What if the 1stA got the 2ndA treatment from MAIG?
For those who don’t yet understand how phony, Mayor Bloomberg’s “mayors against illegal guns” is, this blog by Sebastian over @ snowflakesinhell.com should clear it up for you. It should be called “mayors against guns”.
By the way, if you’re a Fargo resident, Mayor Walaker is a member of this anti-2ndA organization. Call or email him and ask him why. So far he has neglected to give anyone an answer.
Media to Gun Owners: Lighten Up
Posted by:Sebastian on Sep 28th, 2009 | Filed under: Gun Rights
Because heavens forbid we take the Bill of Rights seriously, and all. In this case they are complaining because pressure got Mayor Tautznik to leave the organization, on the premise that it’s not really a local issue, and not something he really wanted to focus on. He couldn’t be more right. How would Masslive feel if we were to redo this issue in a First Amendment context rather than a Second Amendment context?

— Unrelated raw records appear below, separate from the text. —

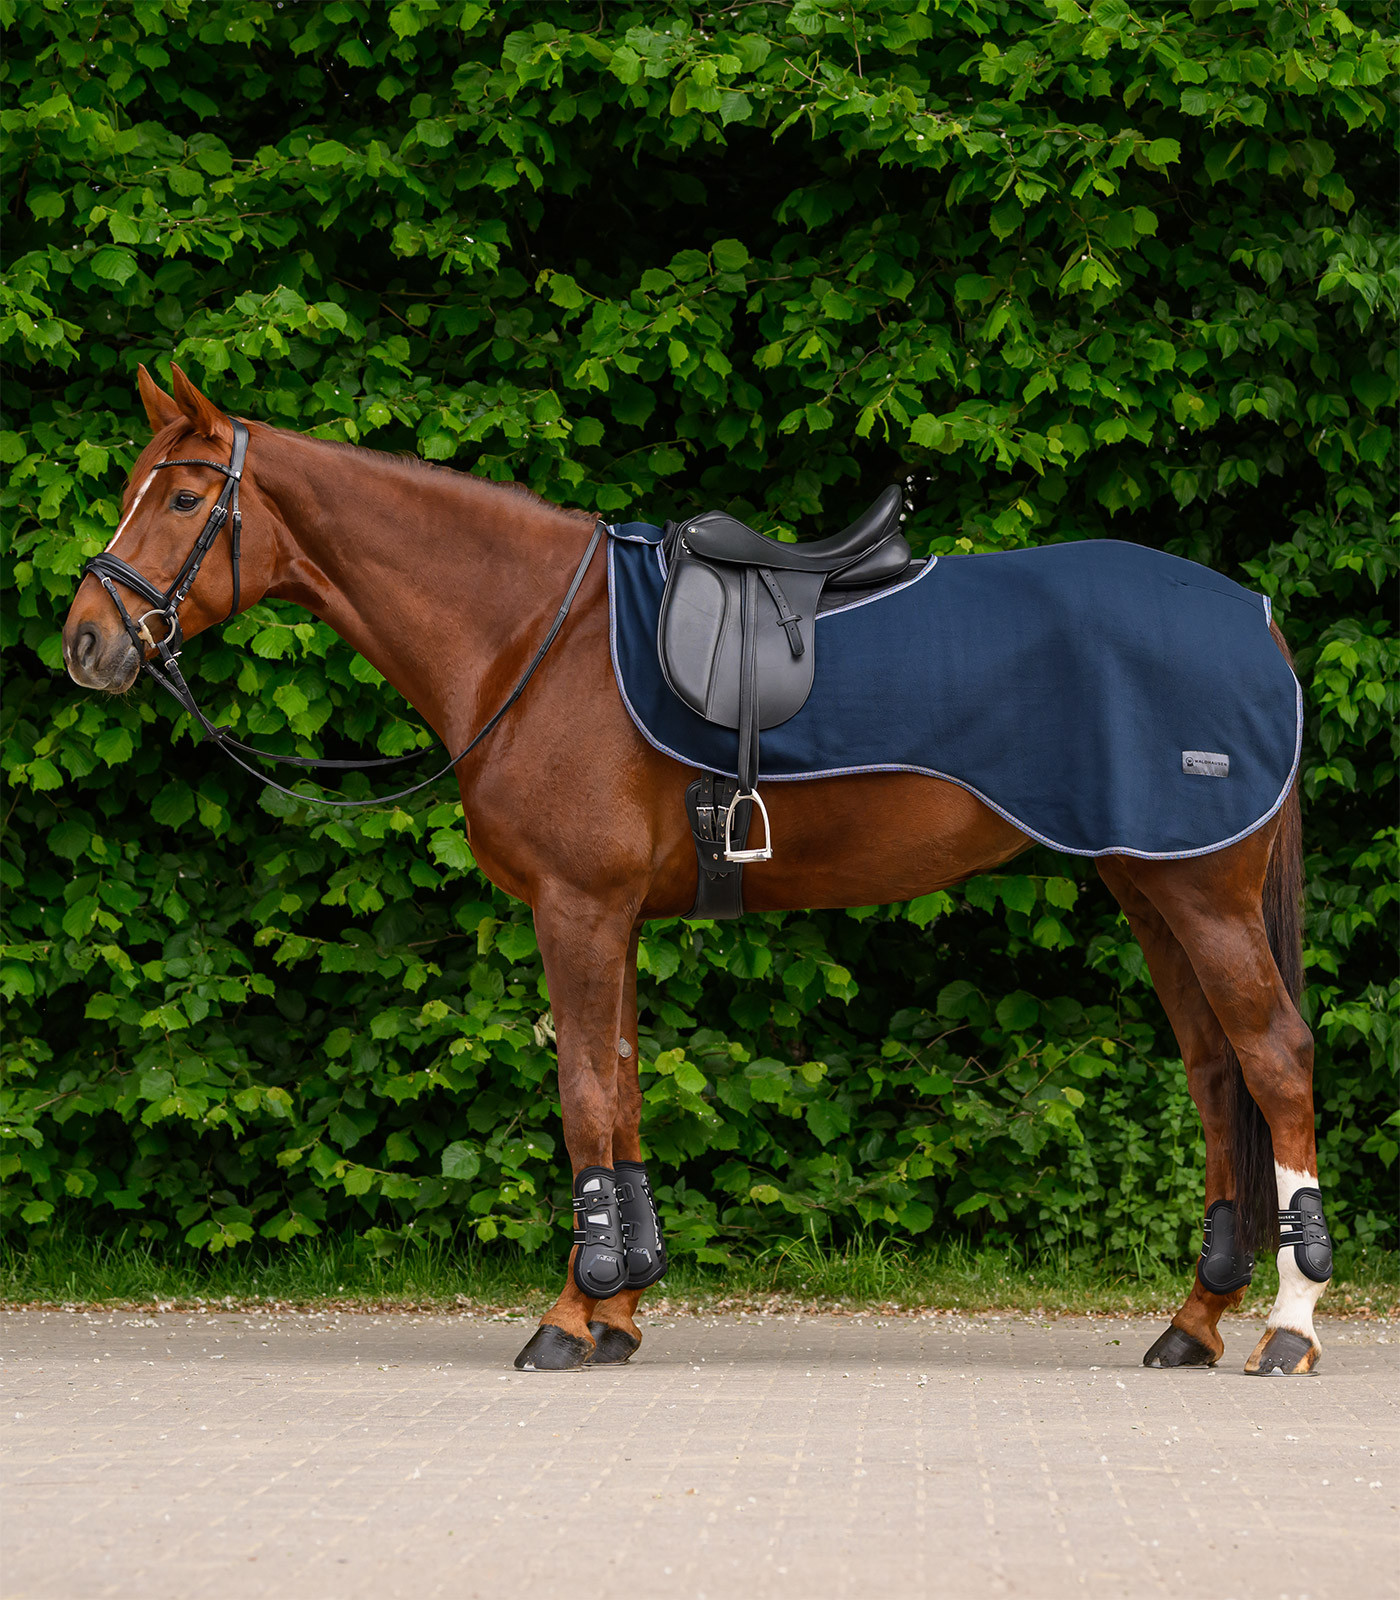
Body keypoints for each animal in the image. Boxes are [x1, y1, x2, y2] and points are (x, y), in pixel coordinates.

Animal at [62, 366, 1331, 1377]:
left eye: (182, 496)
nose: (87, 639)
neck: (532, 637)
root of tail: (1249, 613)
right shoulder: (610, 913)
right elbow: (619, 1090)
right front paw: (620, 1305)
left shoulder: (576, 907)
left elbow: (582, 1096)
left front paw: (569, 1316)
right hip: (1151, 885)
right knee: (1214, 1076)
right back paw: (1193, 1320)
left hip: (1200, 893)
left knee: (1272, 1060)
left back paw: (1288, 1326)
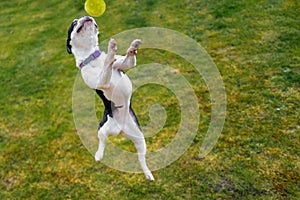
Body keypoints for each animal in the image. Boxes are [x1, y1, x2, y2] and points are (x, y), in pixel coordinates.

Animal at [66, 16, 154, 180]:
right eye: (74, 23)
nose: (86, 16)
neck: (91, 57)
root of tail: (120, 130)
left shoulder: (125, 64)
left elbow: (126, 59)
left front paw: (133, 46)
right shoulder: (101, 82)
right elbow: (107, 64)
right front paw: (111, 49)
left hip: (139, 138)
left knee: (141, 158)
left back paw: (148, 174)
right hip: (102, 129)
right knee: (102, 141)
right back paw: (98, 155)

Mayor Against Illegal Speech support the First Amendment rights of Americans, and is only against illegal speech, like libel,child pornography and and spam. To that end, they propose modest restrictions on the number of e-mails people may send in any given month, in order to combat spam. Background checks on allowing people to buy computers and digital camera equipment at public shows to ensure they don’t fall into the hands of peddlers in child porn. Naturally, we need a code of conduct for vendors who sell internet service, to ensure that they keep records on what their customers are downloading.
What we also need is for the government to keep a secret list of people suspected of being child abusers. Those people should not be able to buy internet service or computers. Too bad for the folks who happen to share a first name with someone who’s suspected to be a child abuser, or got himself on the list for hanging around public parks too much looking “creepy.”
MAIS also supports identifying information being placed in every packet of data transmitted on the internet, so that government agents can easily track information back to the source. MAIS is also very much against laws that make it easy to transport computer equipment across state lines, and sensibly rejects laws that override local laws on obscene materials.
Does the media still want to argue that we need to “lighten up?” Does it seem clearer now how an issue no one supports, in our case criminals getting guns, and in the First Amendment analogy, spammers and child pornographers, can be used to sell a sinister agenda for weakening an important constitutional right? If First Amendment advocates were combating our fictional MAIS group, would they need to be told to “lighten up?”